Havelock teachers join statewide protests over education cuts

Published: Monday, November 4, 2013 at 06:07 PM.

North Carolina ranks 28th in the country for starting teacher salaries at $30,779, about $5,000 less than the national average of $35,672, according to the NEA.

The teachers said they want what’s best for students, which is the best education system and pride in their schools with the best teachers teaching them. They want the best textbook materials and the most advanced technology.

Teachers said legislative action this spring and summer affects services to students.
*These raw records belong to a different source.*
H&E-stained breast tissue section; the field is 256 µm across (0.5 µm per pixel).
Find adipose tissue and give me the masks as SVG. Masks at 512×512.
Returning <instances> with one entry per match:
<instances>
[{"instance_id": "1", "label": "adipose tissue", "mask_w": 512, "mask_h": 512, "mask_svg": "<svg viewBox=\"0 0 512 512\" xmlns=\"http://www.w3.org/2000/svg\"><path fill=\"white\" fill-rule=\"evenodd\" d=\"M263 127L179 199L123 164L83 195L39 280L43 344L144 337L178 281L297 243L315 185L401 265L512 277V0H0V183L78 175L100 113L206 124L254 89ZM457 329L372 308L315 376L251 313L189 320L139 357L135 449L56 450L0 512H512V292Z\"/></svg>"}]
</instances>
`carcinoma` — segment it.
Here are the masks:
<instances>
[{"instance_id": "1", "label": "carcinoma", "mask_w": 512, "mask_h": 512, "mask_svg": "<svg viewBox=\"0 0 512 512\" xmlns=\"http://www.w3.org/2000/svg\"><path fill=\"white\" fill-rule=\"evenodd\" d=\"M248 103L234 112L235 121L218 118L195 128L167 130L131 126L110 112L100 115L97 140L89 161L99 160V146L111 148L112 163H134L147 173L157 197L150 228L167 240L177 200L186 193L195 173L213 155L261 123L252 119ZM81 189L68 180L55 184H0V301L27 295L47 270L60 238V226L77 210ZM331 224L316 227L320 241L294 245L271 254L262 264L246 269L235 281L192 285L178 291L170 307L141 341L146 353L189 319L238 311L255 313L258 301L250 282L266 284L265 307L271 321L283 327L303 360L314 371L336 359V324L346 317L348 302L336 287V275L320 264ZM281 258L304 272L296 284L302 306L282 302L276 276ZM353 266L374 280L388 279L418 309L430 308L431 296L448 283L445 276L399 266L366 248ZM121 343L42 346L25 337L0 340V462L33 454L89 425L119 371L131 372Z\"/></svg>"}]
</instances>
They said merit pay creates divisions in the staff, which, in turn, affects morale.

Daniel Edward Rapp, who has taught science and math for 13 years at Tucker Creek, said walking out on the students was not going to happen, even though the teachers needed to make a point.

“We do want to represent our concerns about the apparent lack of respect for the teaching position and the job we’re trying to do for these students,” he said. “Everybody makes statements about how we need to do more to improve education, but it’s kind of hard to do more and more with less and less.”

He said teachers are particularly concerned about the loss of tenure because, like anybody, job security is important.

“The way they’ve set things up it’s beginning to take away some of the incentives to work together because it’s making it competitive for the incentive pay,” Rapp said. “As a faculty, we want to work together. We think that’s one of our strengths. The best of my knowledge, everybody here wants to continue doing that, but if you’re going to get $5,000 more than somebody else in four years if you promote yourself rather than help your neighbor, it’s human nature and you might think to do that, so we want to continue what we’re doing.